Screenshot from bystander video of Zambelli assault shows scene all too common in Brazilian public lynchings - I’ve witnessed this type of thing myself with alleged thieves. A Random bystander tries to trip an unarmed man as he flees. If this event hadn’t taken place in such a wealthy neighborhood with so many witnesses they probably would have killed him.
Police raided her apartment that night, seizing unlicensed weapons. She was also charged with carrying a firearm within 24 hours of an election—a crime in Brazil. The state attorney had no choice but to open an investigation.
Her legal troubles snowballed. The day after the incident, Jair Bolsonaro became the first incumbent president since Brazil’s 1985 return to democracy to lose reelection, despite abusing millions in state funds to bolster his campaign. Rejecting the results, he accelerated plans for an auto-coup, which had been in motion since 2021. But lacking full military support, the plot fizzled on January 8, 2023, when coordinated sabotage of power lines and a Capitol invasion failed to pressure newly elected President Lula into declaring a state of siege, which would have turned control of national security over to the armed forces.
That March, Congress launched a bicameral investigation into the coup attempt—the first step in a process that culminated on February 18, 2025, with the attorney general indicting Bolsonaro and 32 allies. Among the witnesses was hacker Walter Delgatti, who orchestrated the Operation Spoofing Telegram leaks, exposing illegal collaboration between the U.S. Department of Justice and Brazil’s Operation Car Wash task force, as well as collusion between the task force and Judge Sergio Moro (later Bolsonaro’s justice minister). Under oath, Delgatti—recently arrested for attempting to hack the National Justice Council—dropped a bombshell: Zambelli had paid him R$40,000 to hack into the electronic voting system before the 2022 election. Also under oath, he testified that he failed because the system was “impenetrable.” Since spreading doubt about Brazil’s voting system was cited as one of the primary coup plotting tactics in the indictments, this implicated Zambelli as an accomplice. Before the investigation even concluded, whoever, a separate probe into Delgatti and Zambelli had begun.
Due to Brazil’s parliamentary immunity laws, investigations against federal lawmakers move slowly. But on May 21, 2024, the Supreme Court’s First Panel unanimously ruled to declare Zambelli and Delgatti defendants, announcing they will be put on trial for attempted election interference in a case which is still ongoing.
The End?
After Bolsonaro blamed her for his loss, Zambelli responded on social media: “I can bear the judgment of my enemies. The hardest part is enduring the judgment of those I’ve always stood up for—and always will.”

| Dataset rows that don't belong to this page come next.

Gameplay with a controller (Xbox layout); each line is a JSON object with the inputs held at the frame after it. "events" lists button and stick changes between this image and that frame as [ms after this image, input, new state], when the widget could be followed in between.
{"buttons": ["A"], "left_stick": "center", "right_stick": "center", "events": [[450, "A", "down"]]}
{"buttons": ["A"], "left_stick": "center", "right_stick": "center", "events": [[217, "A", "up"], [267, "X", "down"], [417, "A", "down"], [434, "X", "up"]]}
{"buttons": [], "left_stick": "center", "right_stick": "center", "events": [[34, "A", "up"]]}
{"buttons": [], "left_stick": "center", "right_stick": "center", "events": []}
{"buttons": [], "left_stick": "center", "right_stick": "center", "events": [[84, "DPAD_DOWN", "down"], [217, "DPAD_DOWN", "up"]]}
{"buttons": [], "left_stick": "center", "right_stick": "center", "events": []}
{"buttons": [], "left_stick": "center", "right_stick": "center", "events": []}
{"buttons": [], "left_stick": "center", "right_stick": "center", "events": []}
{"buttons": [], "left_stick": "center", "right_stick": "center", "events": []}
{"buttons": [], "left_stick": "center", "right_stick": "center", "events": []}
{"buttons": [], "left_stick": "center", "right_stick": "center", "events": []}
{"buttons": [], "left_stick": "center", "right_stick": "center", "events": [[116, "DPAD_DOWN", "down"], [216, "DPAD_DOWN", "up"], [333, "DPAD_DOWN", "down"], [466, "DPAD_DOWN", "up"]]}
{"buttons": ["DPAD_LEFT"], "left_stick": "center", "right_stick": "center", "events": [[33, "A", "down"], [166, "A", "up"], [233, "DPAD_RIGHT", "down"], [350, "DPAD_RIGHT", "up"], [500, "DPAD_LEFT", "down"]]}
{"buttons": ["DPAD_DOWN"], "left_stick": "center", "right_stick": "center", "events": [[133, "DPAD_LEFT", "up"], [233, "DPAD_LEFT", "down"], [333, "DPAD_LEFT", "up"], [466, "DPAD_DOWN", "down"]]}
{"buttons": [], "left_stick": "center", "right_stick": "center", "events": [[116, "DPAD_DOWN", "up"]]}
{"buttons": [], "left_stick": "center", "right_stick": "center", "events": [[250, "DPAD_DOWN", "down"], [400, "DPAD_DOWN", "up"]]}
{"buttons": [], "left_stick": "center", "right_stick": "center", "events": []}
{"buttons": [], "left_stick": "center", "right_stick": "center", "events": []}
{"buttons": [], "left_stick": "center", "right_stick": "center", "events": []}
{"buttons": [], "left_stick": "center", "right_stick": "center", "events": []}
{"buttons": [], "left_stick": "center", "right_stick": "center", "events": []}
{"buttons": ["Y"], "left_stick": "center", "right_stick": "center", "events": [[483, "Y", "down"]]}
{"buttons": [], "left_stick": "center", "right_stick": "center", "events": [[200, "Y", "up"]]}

Happier times: Zambelli salutes her overlord
It would almost make one feel sorry for her, if she hadn't been convicted of falsely accusing journalists and political rivals of pedophilia - a crime that traditionally results in street lynchings in Brazil, and coming close to shooting an Afro-Brazilian man for having the audacity to correctly predict the election result.
If Zambelli were American, she’d likely get early parole from a minimum-security prison and a Fox News gig. But Brazil has no Fox News. Nevertheless, by law, former elected officials receive privileged treatment in prison, and much of her sentence will likely be served under house arrest with an ankle monitor.
Her rift with Bolsonaro and legal woes have cost her political influence, but she’s unlikely to fade from view. The Brazilian media thrives on fallen bolsonaristas just as much as on disgruntled ex-PT supporters. Though she may never hold office again, it's likely that she will figure out some new and opportunistic way to profit from attacking Brazil's democratic rule of law.